In order to reduce the actin-DNase I interaction and the subsequent inhibition of DNase I activity by actin, we developed alidornase alfa by chemically modifying the enzyme forming an actin inhibition resistant DNase I. This novel treatment candidate may result in improved lung function and decreased incidence of recurrent infections in patients. Thus, we believe there is the potential that our recombinant form of the enzyme will demonstrate significantly enhanced efficacy in CF patients when compared to the currently approved DNase treatment, Pulmozyme® (dornase alfa).

Many CF treatments are only available to treat particular mutations. Alidornase alfa is being developed for all CF patients regardless of their mutation. 

Alidornase alfa (PRX-110) remains active

Actin, a potent inhibitor of DNase I, is found in high concentration in CF patients’ sputum.  As demonstrated in Figure 1, the activity of alidornase alfa, as demonstrated in in vitro studies, remains almost with no change in the relevant actin concentration found in CF patients, while Pulmozyme® is degraded significantly.

Reduction in Mucus Viscosity

Alidornase alfa has demonstrated improved disease parameters in human model sputum testing compared to Pulmozyme®. In particular, alidornase alfa has demonstrated a greater reduction in mucus viscosity in human sputum samples when compared to the currently marketed product.
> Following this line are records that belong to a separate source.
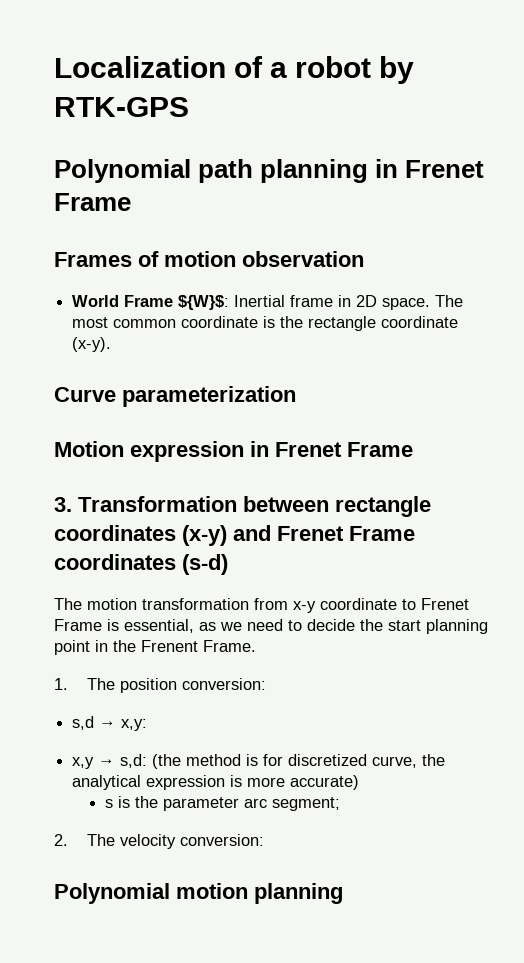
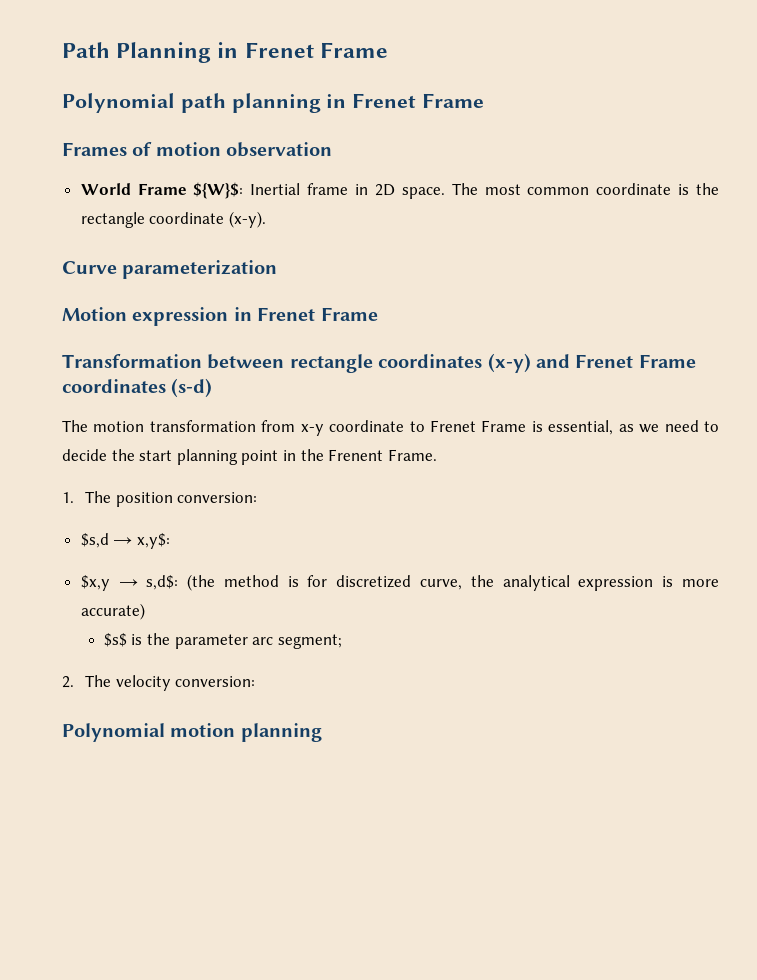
[54,56,415,84] [54,97,189,117] Localization of a robot by RTK-GPS -> [62,42,388,63] Path Planning in Frenet Frame
[54,497,72,512] 3. -> (378, 314) none
[72,716,148,731] [72,754,148,769] s,d → x,y: // x,y → s,d: -> [80,533,170,549] [80,575,179,591] $s,d → x,y$: // $x,y → s,d$:
[104,799,113,808] s -> [103,633,127,647] $s$

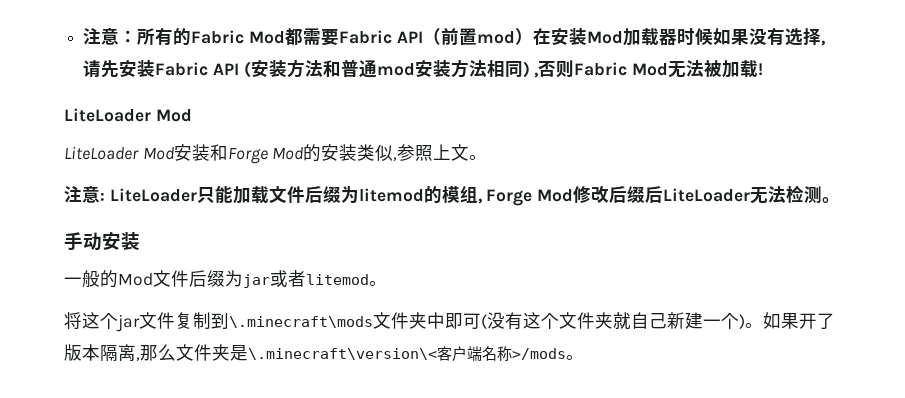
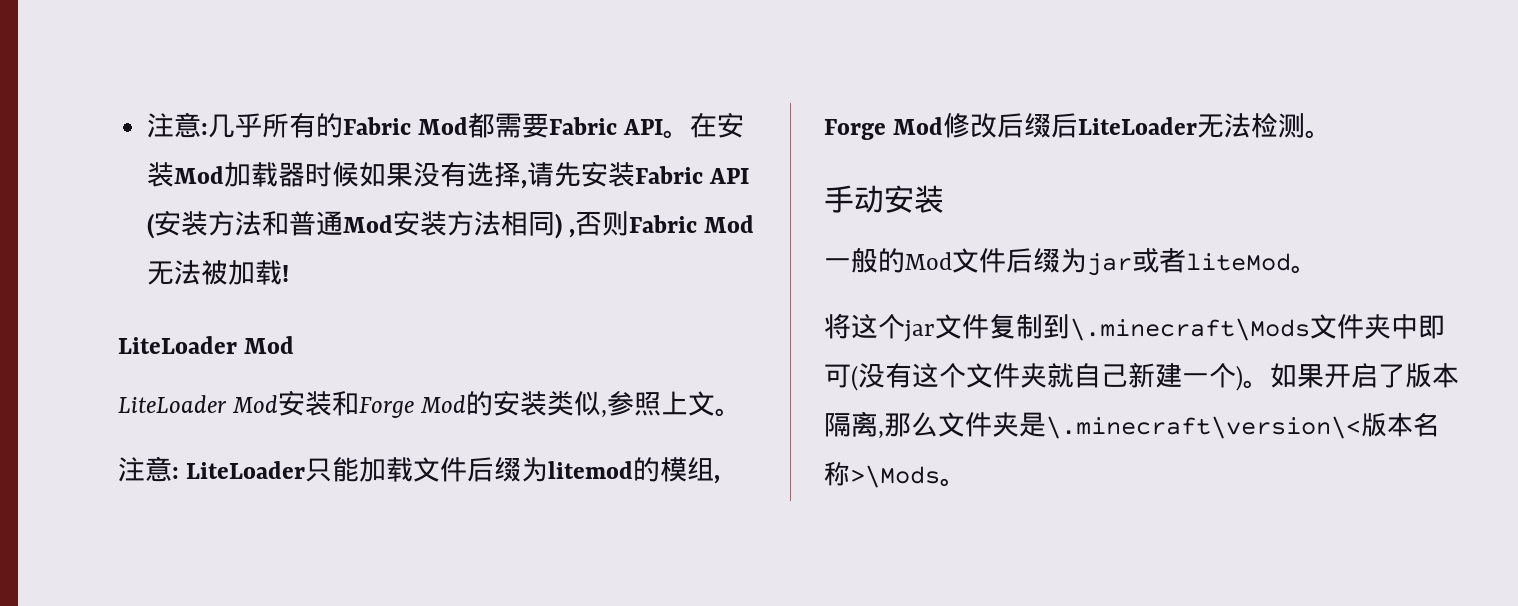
[83,28,138,45] 注意： -> [147,112,263,138] 注意:几乎
[422,28,533,46] （前置mod） -> [663,130,691,139] 。
[376,63,415,76] mod -> [343,215,394,233] Mod
[306,274,369,285] litemod -> [1186,253,1291,271] liteMod
[229,316,373,328] \.minecraft\mods -> [1070,318,1310,341] \.minecraft\Mods
(817, 321) none -> [1351,363,1378,388] 启
[437,346,566,361] 客户端名称>/mods -> [1361,412,1439,437] [824,461,940,488] 版本名称>\Mods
significant inhibition of Pseudomonas Aeruginosa

In an in vitro study, alidornase alfa demonstrated a significant inhibition of Pseudomonas Aeruginosa, with alidornase alfa treated colonies reduced by over 50%, compared to baseline. Pseudomonas, strains of bacteria that are widely found in the environment, are a major cause of lung infections in CF patients. Chronic pulmonary infection is a leading cause of morbidity and mortality in CF patients, despite the aggressive use of antibiotics, and Pseudomonas is the most prevalent organism in the airway colonization of CF patients.

Clinically meaningful lung function improvement

Phase I
We have completed a phase I clinical trial with 18 healthy volunteers. Alidornase alfa was found to be safe and tolerable.

Phase II
Our phase II trial was a 28-day switch-over study of 16 CF patients. These patients, each of which was previously treated with Pulmozyme®, underwent a two-week “washout” period whereby they received no DNase I treatment, and then were treated with received alidornase alfa via inhalation for four weeks. The trial was intended to evaluate the safety and efficacy of alidornase alfa.
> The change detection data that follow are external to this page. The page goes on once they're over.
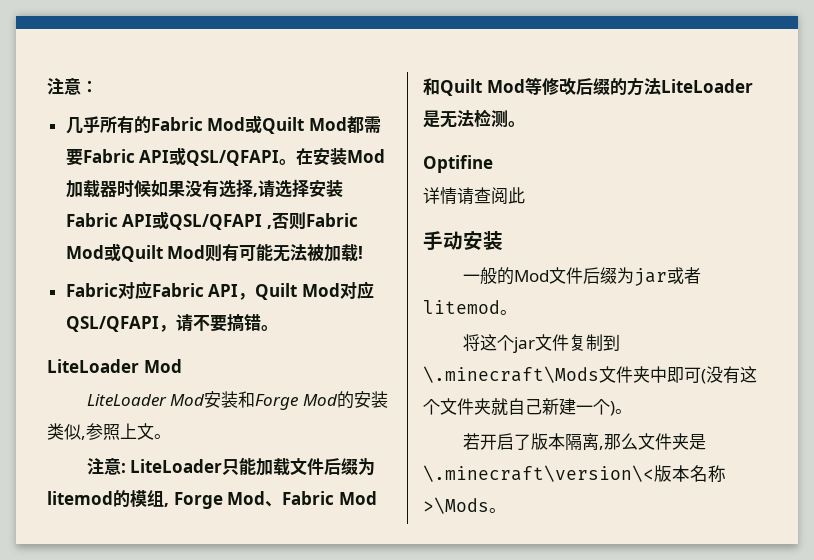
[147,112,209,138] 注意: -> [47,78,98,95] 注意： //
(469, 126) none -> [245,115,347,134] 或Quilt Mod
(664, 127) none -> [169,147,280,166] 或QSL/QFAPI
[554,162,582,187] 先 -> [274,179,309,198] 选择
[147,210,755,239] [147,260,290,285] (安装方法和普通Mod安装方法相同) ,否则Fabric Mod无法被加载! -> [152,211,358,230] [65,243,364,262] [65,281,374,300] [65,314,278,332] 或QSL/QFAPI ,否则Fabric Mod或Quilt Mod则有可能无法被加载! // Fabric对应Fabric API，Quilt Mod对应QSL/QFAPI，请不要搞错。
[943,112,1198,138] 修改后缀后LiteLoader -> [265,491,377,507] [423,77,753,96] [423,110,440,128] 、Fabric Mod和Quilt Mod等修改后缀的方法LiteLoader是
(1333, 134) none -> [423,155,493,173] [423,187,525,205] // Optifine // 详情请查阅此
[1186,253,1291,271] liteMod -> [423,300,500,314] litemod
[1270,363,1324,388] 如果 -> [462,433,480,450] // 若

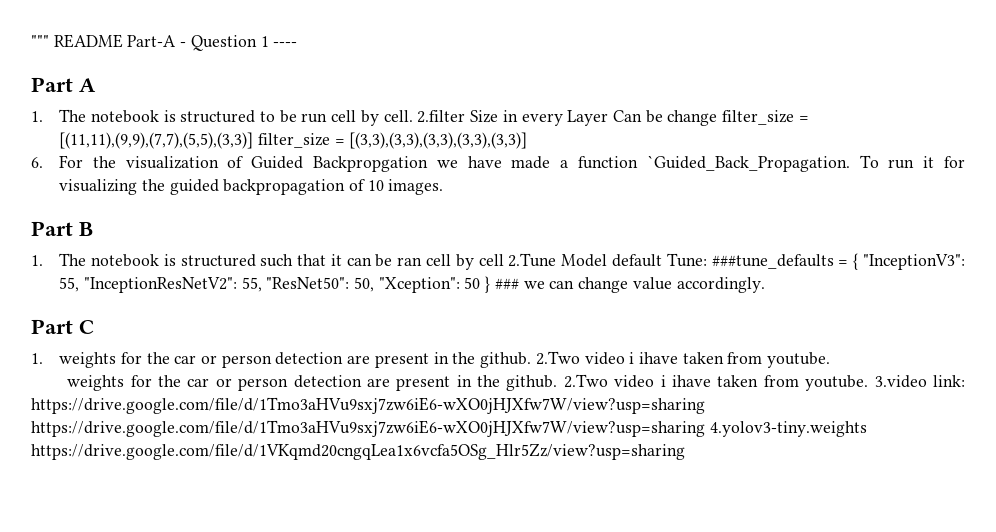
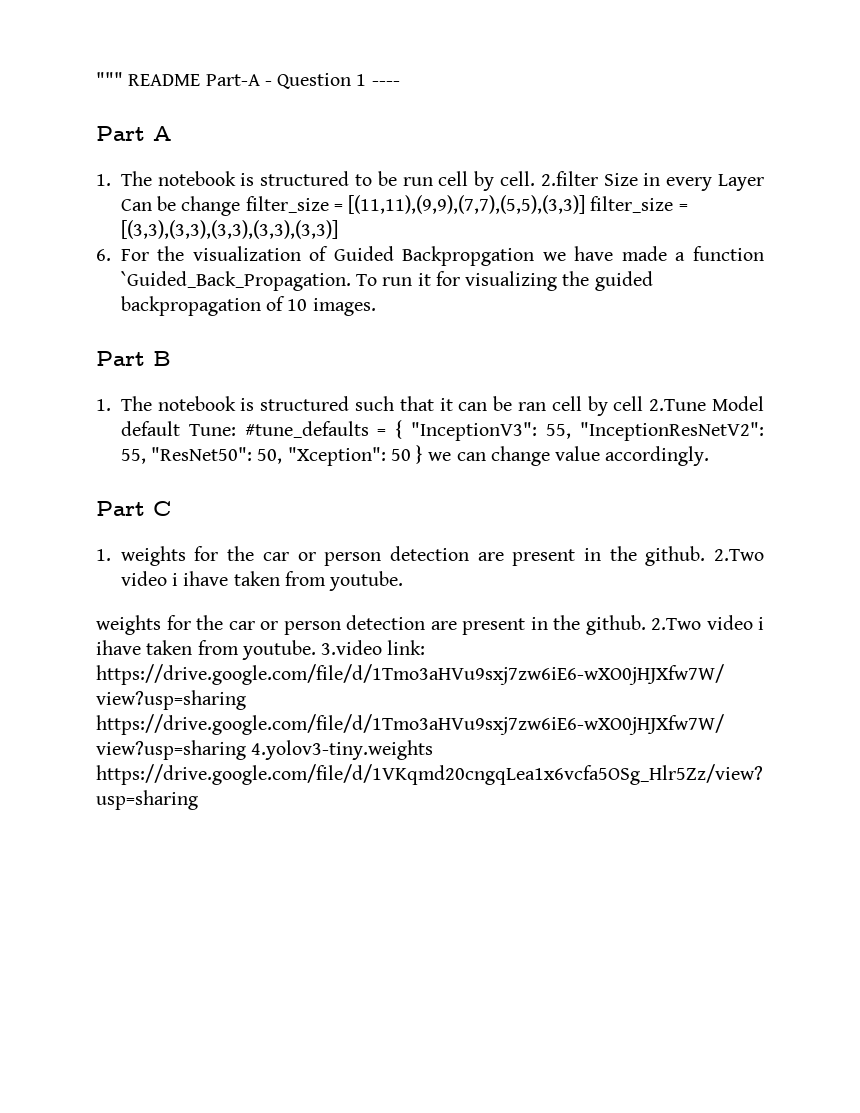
[711,254,834,269] ###tune_defaults -> [244,421,369,438] #tune_defaults
[494,278,519,290] ### -> (424, 454) none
The primary efficacy results of the phase II trial show that treatment with alidornase alfa resulted in clinically meaningful lung function improvement, as demonstrated by a mean absolute increase in the percent predicted forced expiratory volume in one second (ppFEV1) of 3.4 points from baseline (immediately prior to alidornase alfa treatment). A mean absolute increase in ppFEV1 of 3.3 points was also observed in patients participating in the trial when compared to measurements taken from patients before the switch from Pulmozyme® to alidornase alfa.

These lung function tests were performed via spirometry. Patients had to inhale deeply and forcefully exhale into a special device called a spirometer. The measurement parameter used was forced expiratory volume in one second (FEV1), a measurement of how much air can be exhaled in one second following deep inhalation. ppFEV1 demonstrates this measurement based on the FEV1 of healthy, non-smoking people of the same age, height and gender.

In this trial, we saw a correlation between improvement in sputa parameters and pulmonary function. Alidornase alfa was well tolerated. No serious adverse events were reported, and all adverse events that occurred during the study were mild and transient in nature.